Led by Bhagirath Chaurasia, PhD, UI assistant professor of internal medicine, this study finds that obesity, which increases ceramide accumulation in fat cells, promotes the production of FGF13. The increases in FGF13 levels damage the ability of fat cells to store and use energy, leading to impaired energy and glucose balance.

The findings identify FGF13 as a linchpin molecule in fat metabolism, translating the effect of increased ceramide levels into metabolic damage, and suggest that altering the activity of FGF13 might help to prevent and treat metabolic diseases.

"There has been a long-standing interest for drug companies to target ceramide synthetic pathway to improve metabolic health,” Chaurasia says. “However, due to the essential requirement of ceramides in key cellular processes, this has been challenging. The identification of FGF13 provides an alternative way to target this pathway and improve metabolic health without altering the ceramide levels.”

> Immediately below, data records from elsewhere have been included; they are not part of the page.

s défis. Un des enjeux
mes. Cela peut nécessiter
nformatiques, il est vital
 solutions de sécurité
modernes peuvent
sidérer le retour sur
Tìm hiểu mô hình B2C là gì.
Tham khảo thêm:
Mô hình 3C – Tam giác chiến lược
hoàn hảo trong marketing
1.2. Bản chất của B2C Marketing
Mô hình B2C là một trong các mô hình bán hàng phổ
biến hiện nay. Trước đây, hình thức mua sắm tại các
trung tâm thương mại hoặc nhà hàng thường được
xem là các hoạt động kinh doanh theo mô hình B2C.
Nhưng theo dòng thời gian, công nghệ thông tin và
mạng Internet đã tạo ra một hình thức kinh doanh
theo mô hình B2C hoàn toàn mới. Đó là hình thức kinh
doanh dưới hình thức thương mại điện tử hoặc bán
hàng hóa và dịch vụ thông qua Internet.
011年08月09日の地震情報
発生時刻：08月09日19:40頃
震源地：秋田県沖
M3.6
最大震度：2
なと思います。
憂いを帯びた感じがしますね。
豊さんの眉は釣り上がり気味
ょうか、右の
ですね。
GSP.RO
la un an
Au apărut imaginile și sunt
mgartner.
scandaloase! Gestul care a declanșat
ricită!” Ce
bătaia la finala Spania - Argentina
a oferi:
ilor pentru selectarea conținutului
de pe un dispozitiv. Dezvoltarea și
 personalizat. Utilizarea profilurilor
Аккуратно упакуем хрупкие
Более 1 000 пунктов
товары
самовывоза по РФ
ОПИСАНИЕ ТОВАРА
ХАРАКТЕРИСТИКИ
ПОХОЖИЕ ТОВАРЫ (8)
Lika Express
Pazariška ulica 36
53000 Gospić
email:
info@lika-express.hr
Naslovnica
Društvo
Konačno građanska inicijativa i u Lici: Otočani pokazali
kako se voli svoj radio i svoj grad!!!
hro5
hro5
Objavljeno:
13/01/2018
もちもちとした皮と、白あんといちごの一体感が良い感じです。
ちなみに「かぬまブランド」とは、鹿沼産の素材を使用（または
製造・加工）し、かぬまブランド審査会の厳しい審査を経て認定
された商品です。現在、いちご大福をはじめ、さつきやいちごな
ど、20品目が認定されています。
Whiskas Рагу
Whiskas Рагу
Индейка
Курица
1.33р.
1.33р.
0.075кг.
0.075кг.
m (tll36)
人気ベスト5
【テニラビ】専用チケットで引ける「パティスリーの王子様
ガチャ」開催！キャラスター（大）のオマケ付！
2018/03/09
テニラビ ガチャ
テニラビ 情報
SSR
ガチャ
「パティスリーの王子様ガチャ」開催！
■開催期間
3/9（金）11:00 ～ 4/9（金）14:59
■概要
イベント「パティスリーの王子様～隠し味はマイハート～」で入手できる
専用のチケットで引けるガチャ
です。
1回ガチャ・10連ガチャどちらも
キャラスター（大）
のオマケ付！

Finding new, better ways to treat metabolic diseases

As a leader of the Fraternal Order of Eagles Diabetes Research Center at the UI, Rahmouni notes the importance of these studies and other research involved in unraveling the biological pathways and whole-body systems that contribute to metabolic diseases.

“The goal of all the research and discoveries coming out of the UI Fraternal Order of Eagles Diabetes Research Center is to identify new and better ways to treat these incredibly common metabolic diseases and eventually improve the health and well-being of thousands of Iowans and millions of people around the world,” he says.